## Records to use:
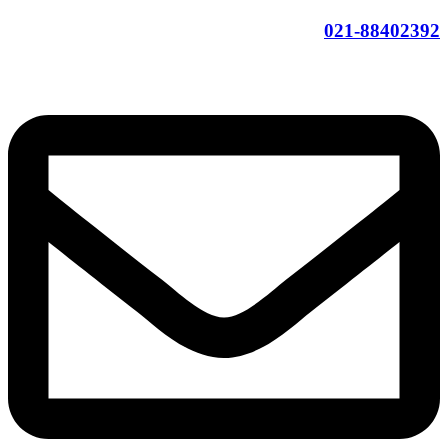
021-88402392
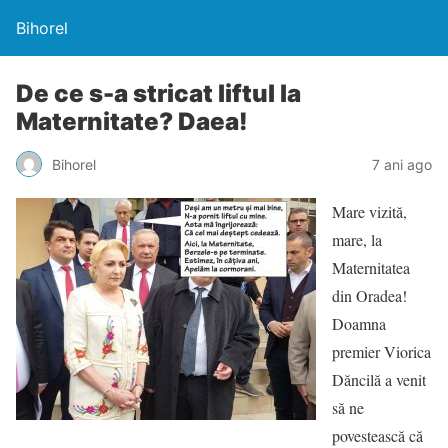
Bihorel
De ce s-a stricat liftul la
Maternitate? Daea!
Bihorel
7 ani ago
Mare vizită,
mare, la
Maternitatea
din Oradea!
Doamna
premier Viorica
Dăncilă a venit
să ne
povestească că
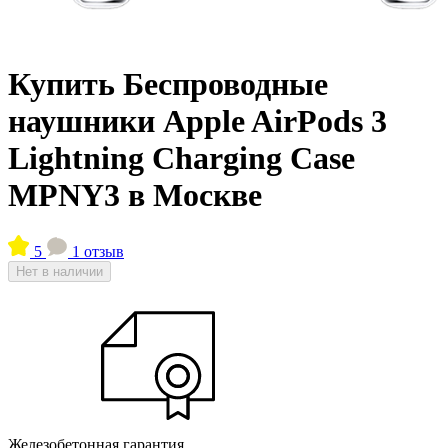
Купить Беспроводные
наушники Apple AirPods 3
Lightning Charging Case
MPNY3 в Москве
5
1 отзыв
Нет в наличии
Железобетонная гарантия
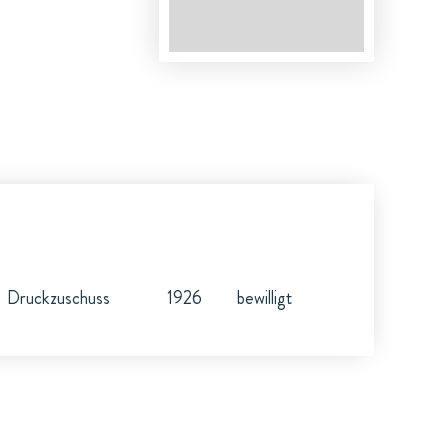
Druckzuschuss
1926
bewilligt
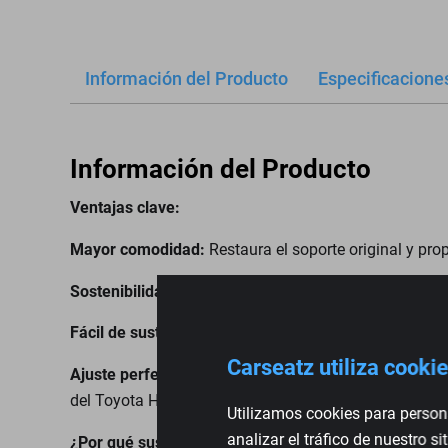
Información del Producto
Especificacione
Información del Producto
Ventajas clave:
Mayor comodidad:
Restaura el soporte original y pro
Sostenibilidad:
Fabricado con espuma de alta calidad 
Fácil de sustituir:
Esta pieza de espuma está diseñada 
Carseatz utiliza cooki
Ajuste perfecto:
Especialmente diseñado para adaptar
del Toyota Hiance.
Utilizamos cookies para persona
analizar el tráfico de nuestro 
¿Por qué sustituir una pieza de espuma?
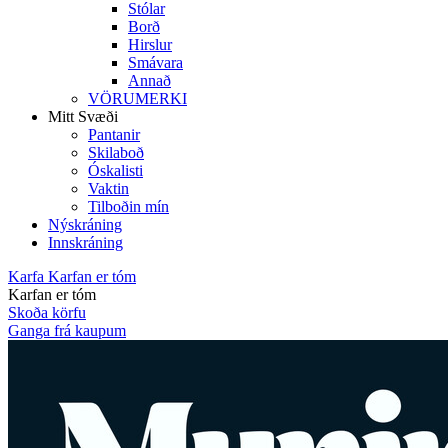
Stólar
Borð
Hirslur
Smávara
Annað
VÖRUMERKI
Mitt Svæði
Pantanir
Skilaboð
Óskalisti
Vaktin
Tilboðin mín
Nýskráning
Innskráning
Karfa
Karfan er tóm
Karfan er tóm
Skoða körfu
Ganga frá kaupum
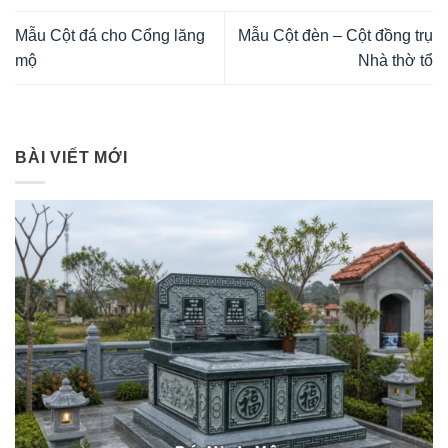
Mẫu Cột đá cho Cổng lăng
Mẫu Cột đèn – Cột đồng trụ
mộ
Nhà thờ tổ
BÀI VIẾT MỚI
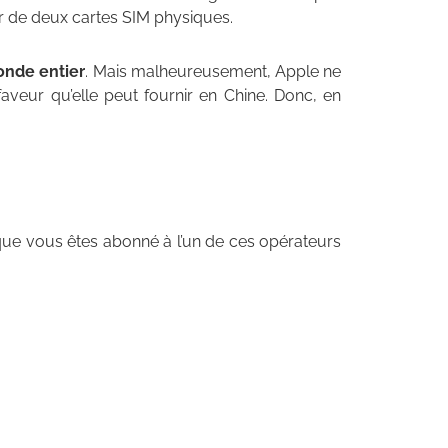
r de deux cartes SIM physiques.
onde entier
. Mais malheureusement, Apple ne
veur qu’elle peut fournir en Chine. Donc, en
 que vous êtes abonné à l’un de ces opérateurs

## Problem to solve:
Turn the text in the data above into a numbered list, from the very first line through the line that contains "pieza de espuma?", both included, with blank lines skipped. Leave the pictures out.

## Finished task:
1. 021-88402392
2. Bihorel
3. De ce s-a stricat liftul la
4. Maternitate? Daea!
5. Bihorel
6. 7 ani ago
7. Mare vizită,
8. mare, la
9. Maternitatea
10. din Oradea!
11. Doamna
12. premier Viorica
13. Dăncilă a venit
14. să ne
15. povestească că
16. Купить Беспроводные
17. наушники Apple AirPods 3
18. Lightning Charging Case
19. MPNY3 в Москве
20. 5
21. 1 отзыв
22. Нет в наличии
23. Железобетонная гарантия
24. Druckzuschuss
25. 1926
26. bewilligt
27. Información del Producto
28. Especificacione
29. Información del Producto
30. Ventajas clave:
31. Mayor comodidad:
32. Restaura el soporte original y pro
33. Sostenibilidad:
34. Fabricado con espuma de alta calidad 
35. Fácil de sustituir:
36. Esta pieza de espuma está diseñada 
37. Carseatz utiliza cooki
38. Ajuste perfecto:
39. Especialmente diseñado para adaptar
40. del Toyota Hiance.
41. Utilizamos cookies para persona
42. analizar el tráfico de nuestro 
43. ¿Por qué sustituir una pieza de espuma?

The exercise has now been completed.